Publication format and indexing

Proceedings items are published in the ACM conference proceedings series and included in the ACM Digital Library with Digital Object Identifiers assigned by registration agencies like CrossRef. Content appears in IEEE‑style and ACM LaTeX templates used widely by authors from Princeton University, University of Cambridge, and ETH Zurich. Metadata integration supports indexing by Google Scholar, Scopus, Web of Science, and discipline-specific resources such as INSPIRE-HEP for computational physics works. Long-term preservation aligns with infrastructures like CLOCKSS and institutional repositories at universities including University of Michigan and University of Oxford. Supplemental artifacts and datasets referenced in proceedings are increasingly curated through data centers such as Zenodo, Dryad, and national data archives.

Notable papers and impact

The proceedings have hosted influential contributions on scalable algorithms, communication-avoiding linear algebra, and network topology studies cited alongside foundational works from researchers affiliated with LLNL, ORNL, and Sandia. Landmark papers have addressed performance tuning for multicore CPUs from Intel and manycore accelerators from NVIDIA and AMD, as well as middleware and job scheduling systems used at centers like Pittsburgh Supercomputing Center and Texas Advanced Computing Center. Research presented in the proceedings has influenced standards such as MPI-3 and software projects including PETSc, Trilinos, OpenFOAM, and visualization platforms like ParaView and VisIt.
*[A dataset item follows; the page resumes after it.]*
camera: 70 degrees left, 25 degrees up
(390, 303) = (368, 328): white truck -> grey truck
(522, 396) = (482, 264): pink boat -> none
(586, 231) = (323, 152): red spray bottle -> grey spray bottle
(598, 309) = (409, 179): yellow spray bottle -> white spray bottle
The venue’s impact is reflected in citations in works tied to large-scale simulations for disciplines represented at agencies such as NASA and projects like the Square Kilometre Array.
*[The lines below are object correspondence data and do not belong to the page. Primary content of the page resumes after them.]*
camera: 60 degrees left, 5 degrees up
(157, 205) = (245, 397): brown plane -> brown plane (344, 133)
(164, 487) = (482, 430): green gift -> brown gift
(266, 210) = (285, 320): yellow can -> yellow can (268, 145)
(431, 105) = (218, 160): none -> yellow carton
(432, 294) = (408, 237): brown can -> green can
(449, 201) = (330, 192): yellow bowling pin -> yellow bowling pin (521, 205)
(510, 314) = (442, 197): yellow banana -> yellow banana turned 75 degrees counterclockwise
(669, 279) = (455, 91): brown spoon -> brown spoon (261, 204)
Licensing and access policies

Publication contracts for proceedings items are governed by ACM policy options, including author agreements enabling open access via Article Processing Charges or traditional publishing routes retained by ACM. Authors affiliated with institutions participating in transformative agreements with ACM or national consortia such as Project DEAL may secure open access release. Access mechanisms include subscription through research libraries at institutions like Columbia University and pay-per-article options, while permitted self-archiving of preprints follows policies compatible with repositories such as arXiv and institutional archives at Yale University and University of Toronto. Increasing adoption of Creative Commons licenses for OA deposits mirrors practices at venues like PLOS and initiatives championed by funders such as the National Institutes of Health and Horizon Europe.